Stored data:
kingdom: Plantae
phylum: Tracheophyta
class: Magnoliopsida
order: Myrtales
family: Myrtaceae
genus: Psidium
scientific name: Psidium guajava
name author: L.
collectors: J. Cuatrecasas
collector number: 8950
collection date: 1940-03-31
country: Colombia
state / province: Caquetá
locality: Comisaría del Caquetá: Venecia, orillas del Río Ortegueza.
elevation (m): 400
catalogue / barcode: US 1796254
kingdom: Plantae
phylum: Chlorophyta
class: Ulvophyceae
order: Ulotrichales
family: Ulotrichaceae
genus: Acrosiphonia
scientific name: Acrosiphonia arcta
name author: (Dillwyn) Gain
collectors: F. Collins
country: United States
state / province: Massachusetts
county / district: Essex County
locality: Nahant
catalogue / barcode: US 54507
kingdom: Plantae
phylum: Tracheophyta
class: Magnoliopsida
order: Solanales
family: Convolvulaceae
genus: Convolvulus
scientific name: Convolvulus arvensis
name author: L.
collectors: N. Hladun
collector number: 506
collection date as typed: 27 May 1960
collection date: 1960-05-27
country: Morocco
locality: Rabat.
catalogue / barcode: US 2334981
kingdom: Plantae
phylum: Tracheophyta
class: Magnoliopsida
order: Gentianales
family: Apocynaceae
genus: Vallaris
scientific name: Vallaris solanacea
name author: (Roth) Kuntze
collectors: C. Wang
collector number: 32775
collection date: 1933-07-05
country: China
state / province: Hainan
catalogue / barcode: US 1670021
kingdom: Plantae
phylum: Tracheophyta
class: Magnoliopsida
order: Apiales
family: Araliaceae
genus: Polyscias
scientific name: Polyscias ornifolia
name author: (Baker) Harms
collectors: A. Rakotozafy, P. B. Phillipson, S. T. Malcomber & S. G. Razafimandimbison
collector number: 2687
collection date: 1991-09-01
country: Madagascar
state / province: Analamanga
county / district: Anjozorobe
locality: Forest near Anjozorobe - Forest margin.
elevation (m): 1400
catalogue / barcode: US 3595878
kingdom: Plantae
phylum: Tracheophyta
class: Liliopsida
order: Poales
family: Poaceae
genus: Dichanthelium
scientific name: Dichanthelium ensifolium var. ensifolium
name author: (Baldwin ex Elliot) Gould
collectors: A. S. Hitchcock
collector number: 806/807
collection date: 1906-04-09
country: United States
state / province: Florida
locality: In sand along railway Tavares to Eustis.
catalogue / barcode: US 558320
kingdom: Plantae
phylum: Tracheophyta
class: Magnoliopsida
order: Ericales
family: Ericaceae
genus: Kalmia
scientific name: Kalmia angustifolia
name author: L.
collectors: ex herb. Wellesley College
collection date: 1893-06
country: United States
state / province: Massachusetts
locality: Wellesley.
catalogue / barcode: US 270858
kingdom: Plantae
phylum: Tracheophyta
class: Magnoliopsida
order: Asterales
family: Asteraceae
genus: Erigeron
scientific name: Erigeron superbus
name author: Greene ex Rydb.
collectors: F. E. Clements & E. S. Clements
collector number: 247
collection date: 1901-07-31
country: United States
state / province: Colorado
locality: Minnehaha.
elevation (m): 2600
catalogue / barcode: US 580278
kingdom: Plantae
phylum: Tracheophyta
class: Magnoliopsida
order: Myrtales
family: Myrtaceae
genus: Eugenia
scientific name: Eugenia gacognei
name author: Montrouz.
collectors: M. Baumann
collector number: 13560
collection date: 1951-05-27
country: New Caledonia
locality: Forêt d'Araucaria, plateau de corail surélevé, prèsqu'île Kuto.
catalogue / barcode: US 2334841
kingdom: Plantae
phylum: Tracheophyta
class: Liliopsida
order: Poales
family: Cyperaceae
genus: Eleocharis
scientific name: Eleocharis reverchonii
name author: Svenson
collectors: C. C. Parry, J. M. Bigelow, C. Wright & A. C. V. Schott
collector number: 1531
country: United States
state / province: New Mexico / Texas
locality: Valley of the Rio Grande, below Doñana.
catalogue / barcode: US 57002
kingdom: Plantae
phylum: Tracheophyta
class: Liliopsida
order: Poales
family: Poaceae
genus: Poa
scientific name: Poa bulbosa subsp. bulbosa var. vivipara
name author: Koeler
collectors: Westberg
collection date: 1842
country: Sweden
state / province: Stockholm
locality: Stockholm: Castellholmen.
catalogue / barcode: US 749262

▸ **What you will do**
Count how many lines in the entries above contain the word "catalogue". Reply with only that number.

▸ **Written answer**
11